Extracted data entries
____

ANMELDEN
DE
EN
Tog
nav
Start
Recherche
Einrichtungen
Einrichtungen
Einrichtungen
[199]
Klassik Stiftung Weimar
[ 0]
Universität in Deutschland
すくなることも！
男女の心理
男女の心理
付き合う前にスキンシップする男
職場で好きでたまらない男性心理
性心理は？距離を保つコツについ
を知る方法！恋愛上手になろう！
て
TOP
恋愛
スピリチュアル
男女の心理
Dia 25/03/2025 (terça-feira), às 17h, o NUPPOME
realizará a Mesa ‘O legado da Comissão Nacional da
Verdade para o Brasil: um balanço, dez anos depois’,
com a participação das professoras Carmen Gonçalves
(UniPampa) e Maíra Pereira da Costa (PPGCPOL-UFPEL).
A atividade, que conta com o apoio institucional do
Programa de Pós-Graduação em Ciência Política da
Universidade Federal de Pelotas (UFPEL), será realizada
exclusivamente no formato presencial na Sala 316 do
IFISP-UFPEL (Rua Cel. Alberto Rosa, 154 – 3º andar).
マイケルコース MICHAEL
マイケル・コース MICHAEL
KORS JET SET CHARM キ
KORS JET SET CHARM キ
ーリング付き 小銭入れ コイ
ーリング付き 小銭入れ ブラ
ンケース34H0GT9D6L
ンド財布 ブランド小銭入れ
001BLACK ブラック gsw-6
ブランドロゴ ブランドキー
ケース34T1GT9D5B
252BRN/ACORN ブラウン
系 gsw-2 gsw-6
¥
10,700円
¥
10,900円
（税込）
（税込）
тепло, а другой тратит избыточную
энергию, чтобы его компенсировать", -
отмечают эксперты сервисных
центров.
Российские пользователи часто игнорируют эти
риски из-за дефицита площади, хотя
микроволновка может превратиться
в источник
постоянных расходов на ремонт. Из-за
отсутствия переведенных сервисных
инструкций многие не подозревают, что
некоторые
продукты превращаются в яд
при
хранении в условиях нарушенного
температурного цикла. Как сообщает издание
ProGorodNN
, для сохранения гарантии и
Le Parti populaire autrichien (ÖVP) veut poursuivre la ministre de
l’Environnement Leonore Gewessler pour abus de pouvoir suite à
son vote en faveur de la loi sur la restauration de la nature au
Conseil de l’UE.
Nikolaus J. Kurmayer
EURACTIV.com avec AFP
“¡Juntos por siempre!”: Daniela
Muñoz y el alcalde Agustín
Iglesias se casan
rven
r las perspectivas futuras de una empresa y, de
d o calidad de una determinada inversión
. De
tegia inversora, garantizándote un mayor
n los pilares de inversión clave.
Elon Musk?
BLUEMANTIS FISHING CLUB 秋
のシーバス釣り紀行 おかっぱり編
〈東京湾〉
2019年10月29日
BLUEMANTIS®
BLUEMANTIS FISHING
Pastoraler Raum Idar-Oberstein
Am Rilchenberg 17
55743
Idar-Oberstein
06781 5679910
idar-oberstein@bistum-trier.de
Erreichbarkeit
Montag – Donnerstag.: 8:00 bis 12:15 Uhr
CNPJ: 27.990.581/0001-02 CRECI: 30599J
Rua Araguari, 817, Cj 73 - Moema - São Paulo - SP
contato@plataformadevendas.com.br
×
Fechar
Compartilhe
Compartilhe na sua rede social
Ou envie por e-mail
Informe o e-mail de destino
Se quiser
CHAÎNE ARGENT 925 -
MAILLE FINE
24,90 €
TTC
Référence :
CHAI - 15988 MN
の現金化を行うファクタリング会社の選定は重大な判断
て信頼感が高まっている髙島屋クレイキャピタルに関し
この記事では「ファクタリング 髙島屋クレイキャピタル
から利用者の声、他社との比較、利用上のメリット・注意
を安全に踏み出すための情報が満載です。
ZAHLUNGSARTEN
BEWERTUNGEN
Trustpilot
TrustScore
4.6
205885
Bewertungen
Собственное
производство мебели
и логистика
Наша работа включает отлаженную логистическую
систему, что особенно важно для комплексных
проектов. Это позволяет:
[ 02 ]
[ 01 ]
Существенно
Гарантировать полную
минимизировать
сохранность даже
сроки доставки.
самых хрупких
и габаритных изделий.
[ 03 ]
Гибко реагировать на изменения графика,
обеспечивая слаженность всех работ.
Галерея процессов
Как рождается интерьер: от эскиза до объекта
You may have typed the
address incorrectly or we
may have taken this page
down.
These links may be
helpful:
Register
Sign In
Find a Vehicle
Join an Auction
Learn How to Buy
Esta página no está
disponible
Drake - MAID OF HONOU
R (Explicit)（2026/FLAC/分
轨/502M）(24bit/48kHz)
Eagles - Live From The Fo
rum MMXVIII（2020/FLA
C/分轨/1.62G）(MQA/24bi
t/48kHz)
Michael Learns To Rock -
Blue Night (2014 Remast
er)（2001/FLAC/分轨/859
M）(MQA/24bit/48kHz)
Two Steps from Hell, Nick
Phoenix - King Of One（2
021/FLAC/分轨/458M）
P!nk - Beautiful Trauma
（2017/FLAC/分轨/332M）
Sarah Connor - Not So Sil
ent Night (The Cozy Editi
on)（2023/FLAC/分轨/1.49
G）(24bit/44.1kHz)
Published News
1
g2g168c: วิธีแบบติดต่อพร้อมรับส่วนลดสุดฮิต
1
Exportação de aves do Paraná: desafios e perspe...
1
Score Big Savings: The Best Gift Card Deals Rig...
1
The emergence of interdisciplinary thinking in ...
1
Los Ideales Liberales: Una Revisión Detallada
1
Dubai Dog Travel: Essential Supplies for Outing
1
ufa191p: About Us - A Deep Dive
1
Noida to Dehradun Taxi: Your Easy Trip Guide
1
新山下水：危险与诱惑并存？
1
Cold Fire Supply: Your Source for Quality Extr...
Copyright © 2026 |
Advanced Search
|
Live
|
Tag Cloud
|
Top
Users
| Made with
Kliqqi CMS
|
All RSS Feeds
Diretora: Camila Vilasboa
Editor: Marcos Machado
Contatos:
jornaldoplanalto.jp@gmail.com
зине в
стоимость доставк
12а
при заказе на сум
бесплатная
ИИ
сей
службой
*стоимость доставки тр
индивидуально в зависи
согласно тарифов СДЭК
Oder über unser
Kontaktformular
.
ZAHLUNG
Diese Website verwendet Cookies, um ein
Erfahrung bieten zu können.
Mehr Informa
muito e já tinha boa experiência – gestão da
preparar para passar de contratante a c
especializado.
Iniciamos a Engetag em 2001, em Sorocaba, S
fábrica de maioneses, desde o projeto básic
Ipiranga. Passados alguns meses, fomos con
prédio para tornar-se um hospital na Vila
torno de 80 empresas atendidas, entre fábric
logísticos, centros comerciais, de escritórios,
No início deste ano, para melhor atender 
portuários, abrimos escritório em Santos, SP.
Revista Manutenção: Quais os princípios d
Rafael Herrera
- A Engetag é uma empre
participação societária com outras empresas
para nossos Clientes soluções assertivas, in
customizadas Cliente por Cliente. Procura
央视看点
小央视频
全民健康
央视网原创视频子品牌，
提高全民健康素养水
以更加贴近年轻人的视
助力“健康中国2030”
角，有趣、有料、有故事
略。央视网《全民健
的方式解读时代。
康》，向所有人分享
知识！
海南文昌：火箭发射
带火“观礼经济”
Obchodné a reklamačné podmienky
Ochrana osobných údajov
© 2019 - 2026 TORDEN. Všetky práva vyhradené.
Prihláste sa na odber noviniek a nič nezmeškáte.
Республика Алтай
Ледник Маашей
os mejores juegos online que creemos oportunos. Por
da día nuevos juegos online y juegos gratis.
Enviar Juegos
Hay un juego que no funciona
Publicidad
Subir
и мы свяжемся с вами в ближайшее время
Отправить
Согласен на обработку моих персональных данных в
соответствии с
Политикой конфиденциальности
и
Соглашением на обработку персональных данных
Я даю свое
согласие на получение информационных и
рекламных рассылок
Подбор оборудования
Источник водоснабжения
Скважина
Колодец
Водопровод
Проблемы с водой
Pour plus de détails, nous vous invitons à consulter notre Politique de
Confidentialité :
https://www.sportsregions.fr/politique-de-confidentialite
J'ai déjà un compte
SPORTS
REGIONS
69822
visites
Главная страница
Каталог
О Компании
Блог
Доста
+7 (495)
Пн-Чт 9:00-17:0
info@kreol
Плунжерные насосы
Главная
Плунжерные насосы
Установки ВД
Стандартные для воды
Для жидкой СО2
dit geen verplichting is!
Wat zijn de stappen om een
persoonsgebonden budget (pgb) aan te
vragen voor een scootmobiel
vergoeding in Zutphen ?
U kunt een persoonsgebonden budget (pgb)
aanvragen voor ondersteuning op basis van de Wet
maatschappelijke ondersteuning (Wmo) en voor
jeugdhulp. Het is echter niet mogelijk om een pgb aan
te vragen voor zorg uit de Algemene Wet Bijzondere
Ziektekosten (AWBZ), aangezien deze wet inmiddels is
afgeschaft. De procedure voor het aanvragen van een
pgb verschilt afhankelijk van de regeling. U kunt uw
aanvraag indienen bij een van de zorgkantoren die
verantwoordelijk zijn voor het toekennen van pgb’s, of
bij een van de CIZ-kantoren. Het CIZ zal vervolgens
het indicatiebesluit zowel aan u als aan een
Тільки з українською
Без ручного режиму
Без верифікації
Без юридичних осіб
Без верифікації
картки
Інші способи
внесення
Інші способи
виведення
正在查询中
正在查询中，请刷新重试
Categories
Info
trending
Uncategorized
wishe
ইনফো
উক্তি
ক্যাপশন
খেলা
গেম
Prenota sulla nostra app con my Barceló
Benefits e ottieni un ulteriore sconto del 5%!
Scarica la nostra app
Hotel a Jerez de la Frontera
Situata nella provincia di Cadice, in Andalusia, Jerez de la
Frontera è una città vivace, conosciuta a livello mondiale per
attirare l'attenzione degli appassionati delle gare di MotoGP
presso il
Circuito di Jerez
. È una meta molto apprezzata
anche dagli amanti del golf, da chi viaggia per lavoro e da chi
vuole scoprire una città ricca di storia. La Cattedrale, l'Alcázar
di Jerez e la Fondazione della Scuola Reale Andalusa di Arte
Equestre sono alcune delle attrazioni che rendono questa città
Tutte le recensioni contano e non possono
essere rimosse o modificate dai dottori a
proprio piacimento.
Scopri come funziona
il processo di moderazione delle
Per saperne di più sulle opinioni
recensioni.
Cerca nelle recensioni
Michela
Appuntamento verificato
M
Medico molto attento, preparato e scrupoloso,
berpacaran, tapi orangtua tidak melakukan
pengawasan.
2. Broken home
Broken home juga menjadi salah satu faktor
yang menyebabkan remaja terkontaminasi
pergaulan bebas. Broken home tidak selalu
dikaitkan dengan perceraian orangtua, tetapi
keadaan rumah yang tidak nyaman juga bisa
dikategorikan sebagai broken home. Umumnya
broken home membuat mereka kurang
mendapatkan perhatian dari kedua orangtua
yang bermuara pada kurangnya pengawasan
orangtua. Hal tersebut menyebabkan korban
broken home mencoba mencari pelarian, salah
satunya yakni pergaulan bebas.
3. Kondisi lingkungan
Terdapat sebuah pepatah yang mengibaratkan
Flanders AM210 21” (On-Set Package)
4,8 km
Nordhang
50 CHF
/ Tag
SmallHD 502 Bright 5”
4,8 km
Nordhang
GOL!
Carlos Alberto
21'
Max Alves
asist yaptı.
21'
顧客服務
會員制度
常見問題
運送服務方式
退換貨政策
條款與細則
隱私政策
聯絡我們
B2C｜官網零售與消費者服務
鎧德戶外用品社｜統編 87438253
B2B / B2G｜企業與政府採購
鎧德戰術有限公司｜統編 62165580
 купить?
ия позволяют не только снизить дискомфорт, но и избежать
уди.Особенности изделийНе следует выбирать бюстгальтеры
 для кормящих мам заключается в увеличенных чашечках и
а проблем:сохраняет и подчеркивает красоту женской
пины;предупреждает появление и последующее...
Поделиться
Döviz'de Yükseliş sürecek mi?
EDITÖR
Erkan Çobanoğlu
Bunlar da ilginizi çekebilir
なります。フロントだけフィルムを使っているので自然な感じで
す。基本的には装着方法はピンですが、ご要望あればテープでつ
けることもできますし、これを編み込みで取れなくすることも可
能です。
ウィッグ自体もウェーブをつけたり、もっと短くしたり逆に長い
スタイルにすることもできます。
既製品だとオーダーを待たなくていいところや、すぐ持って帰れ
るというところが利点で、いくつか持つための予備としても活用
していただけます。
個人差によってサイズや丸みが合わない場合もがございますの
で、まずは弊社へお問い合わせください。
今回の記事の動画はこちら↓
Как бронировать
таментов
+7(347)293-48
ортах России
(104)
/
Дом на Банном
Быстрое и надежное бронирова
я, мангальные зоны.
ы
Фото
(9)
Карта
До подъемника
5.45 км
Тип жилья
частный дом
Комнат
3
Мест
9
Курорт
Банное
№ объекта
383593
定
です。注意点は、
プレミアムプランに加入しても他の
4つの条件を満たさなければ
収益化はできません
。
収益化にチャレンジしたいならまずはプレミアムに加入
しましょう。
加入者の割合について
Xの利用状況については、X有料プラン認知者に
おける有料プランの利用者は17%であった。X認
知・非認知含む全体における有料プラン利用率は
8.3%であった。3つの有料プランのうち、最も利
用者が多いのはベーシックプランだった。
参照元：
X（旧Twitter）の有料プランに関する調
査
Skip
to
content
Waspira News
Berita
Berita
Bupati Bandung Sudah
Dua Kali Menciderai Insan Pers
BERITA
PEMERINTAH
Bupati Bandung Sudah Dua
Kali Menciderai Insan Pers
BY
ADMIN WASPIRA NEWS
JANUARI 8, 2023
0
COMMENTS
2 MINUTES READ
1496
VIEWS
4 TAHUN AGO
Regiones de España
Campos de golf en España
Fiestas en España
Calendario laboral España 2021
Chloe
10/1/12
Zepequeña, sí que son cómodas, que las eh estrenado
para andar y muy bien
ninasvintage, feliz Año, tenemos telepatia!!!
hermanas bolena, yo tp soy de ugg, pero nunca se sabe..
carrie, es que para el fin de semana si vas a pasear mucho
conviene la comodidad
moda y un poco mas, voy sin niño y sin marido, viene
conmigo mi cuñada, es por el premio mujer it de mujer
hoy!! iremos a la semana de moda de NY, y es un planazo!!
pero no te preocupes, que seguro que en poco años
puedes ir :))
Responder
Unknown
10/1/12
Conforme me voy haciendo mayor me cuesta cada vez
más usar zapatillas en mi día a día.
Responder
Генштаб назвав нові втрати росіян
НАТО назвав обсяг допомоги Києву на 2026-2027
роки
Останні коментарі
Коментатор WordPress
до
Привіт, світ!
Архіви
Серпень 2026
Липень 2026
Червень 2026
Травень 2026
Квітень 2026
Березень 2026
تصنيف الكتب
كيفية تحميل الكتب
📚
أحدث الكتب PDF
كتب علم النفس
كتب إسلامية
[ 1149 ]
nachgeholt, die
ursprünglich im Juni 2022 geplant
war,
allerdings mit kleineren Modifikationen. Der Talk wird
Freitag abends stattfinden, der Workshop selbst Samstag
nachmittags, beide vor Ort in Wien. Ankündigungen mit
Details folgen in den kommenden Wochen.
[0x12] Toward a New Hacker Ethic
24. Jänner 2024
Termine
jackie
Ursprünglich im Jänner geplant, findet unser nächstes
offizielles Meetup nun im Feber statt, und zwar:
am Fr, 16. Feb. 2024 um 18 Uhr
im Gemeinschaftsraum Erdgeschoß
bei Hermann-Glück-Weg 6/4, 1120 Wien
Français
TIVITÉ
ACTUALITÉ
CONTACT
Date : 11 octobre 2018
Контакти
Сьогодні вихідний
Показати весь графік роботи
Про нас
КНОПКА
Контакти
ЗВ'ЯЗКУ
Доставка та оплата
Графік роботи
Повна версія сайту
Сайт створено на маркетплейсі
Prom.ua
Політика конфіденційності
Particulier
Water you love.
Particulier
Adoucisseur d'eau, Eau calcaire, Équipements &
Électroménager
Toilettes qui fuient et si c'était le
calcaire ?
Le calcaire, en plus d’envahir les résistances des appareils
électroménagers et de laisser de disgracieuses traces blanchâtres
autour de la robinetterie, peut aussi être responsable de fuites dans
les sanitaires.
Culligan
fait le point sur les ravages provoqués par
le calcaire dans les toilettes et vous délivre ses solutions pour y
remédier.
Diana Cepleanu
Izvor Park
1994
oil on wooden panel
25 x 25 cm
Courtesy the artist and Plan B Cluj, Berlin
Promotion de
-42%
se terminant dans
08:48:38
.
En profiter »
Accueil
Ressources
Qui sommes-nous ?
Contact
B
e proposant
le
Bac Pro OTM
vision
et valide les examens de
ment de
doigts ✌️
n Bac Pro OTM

____

▸ YOUR ASSIGNMENT:
Return, in full, every line of these entries that holds "home".

▸ RESULT OF THE EXERCISE:
2. Broken home
Broken home juga menjadi salah satu faktor
pergaulan bebas. Broken home tidak selalu
dikategorikan sebagai broken home. Umumnya
broken home membuat mereka kurang
broken home mencoba mencari pelarian, salah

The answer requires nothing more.